Grandes montadoras, fornecedores e concessionárias enviaram nesta sexta-feira (18) um apelo direto ao presidente dos Estados Unidos, Donald Trump, para que mantenha os fabricantes de automóveis chineses fora do mercado norte-americano. A pressão ocorre dias antes de uma reunião agendada entre Trump e o presidente da China, Xi Jinping, na próxima semana.
A carta foi assinada por seis grupos que representam os maiores pesos-pesados da indústria global, como General Motors (GM), Toyota, Volkswagen, Ford, Hyundai, Stellantis e Tesla.
“Pedimos que sua administração mantenha políticas que deixem a porta firmemente fechada para os fabricantes de automóveis chineses que buscam vender, importar ou fabricar veículos nos EUA”, destaca o documento.
Proteção da Indústria Doméstica
O setor automotivo argumenta que a entrada das marcas asiáticas prejudicaria a produção local de forma desleal. “Os fabricantes de automóveis chineses têm zero participação de mercado nos EUA. Permitir que eles abram uma instalação doméstica proporcionaria uma entrada no mercado dos EUA às custas dos fabricantes que operam aqui”, alertaram os grupos na correspondência.
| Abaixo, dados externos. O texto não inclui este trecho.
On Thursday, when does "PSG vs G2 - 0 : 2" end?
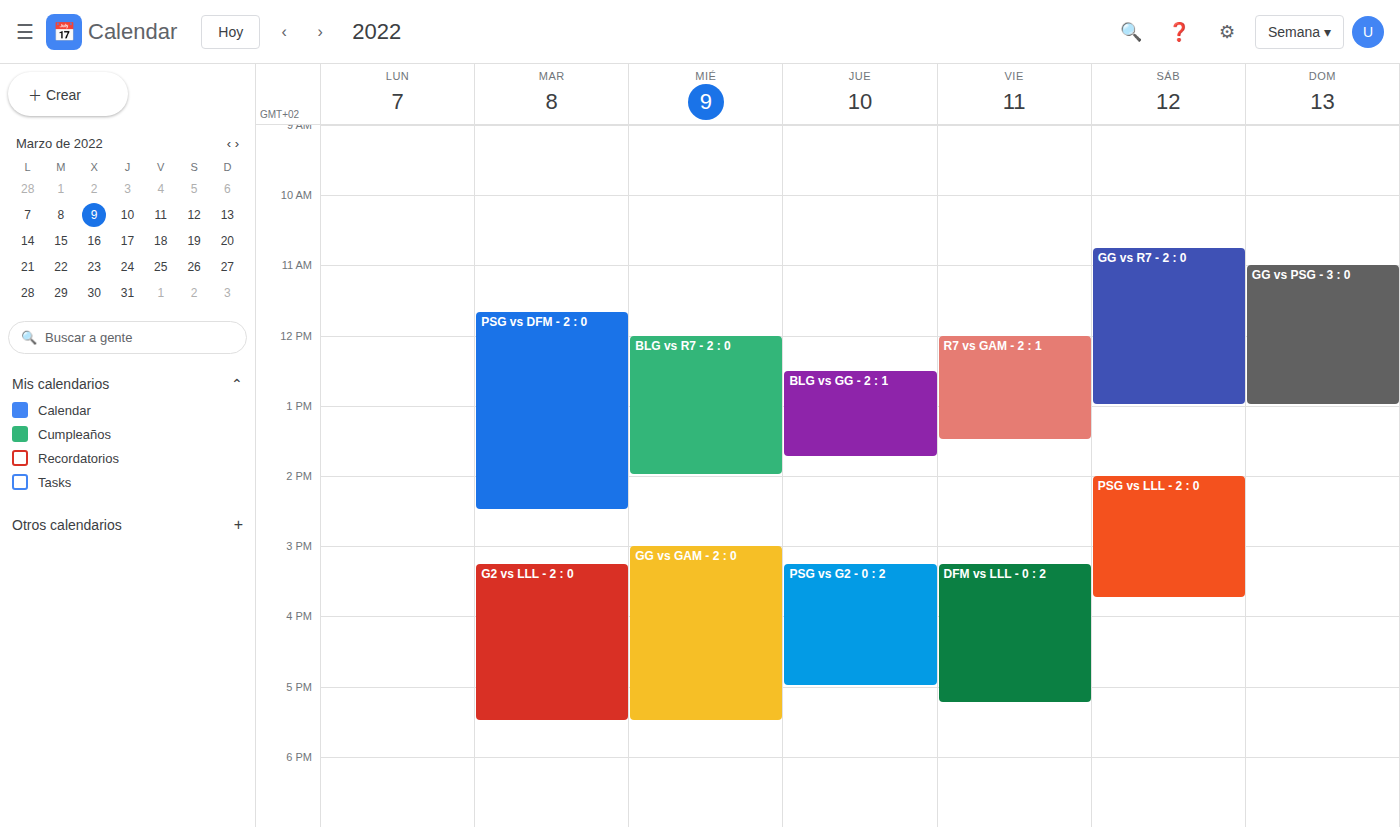
5:00 PM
Em resposta à movimentação do setor, a Casa Branca afirmou que o governo está trabalhando em conjunto com as montadoras americanas para “reviver a dominância da indústria automotiva” do país, ressaltando que esse processo será feito “enquanto salvaguarda nossa segurança nacional e econômica”.
Tensões Geopolíticas e Tecnologia
Além das barreiras comerciais, a pressão sobre as relações sino-americanas também avança no campo da segurança nacional. Em uma outra carta endereçada a Trump, o presidente do Comitê Seleto da Câmara sobre a China, John Moolenaar, pediu que o presidente levante questões espinhosas no encontro diplomático.
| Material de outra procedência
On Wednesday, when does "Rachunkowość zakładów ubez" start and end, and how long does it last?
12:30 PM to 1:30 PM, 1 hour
Segundo Moolenaar, Trump deve cobrar esclarecimentos sobre relatórios que apontam que entidades chinesas teriam fornecido suporte estratégico para ataques iranianos que resultaram na morte de militares norte-americanos.
O parlamentar também cobrou esforços redobrados do governo para impedir que a China acesse tecnologias avançadas de Inteligência Artificial e de fabricação de semicondutores desenvolvidas pelos EUA e seus aliados. No documento, Moolenaar enfatizou a posição de alerta contínuo de Washington, classificando Pequim como o “principal adversário estrangeiro e maior ameaça externa” ao país.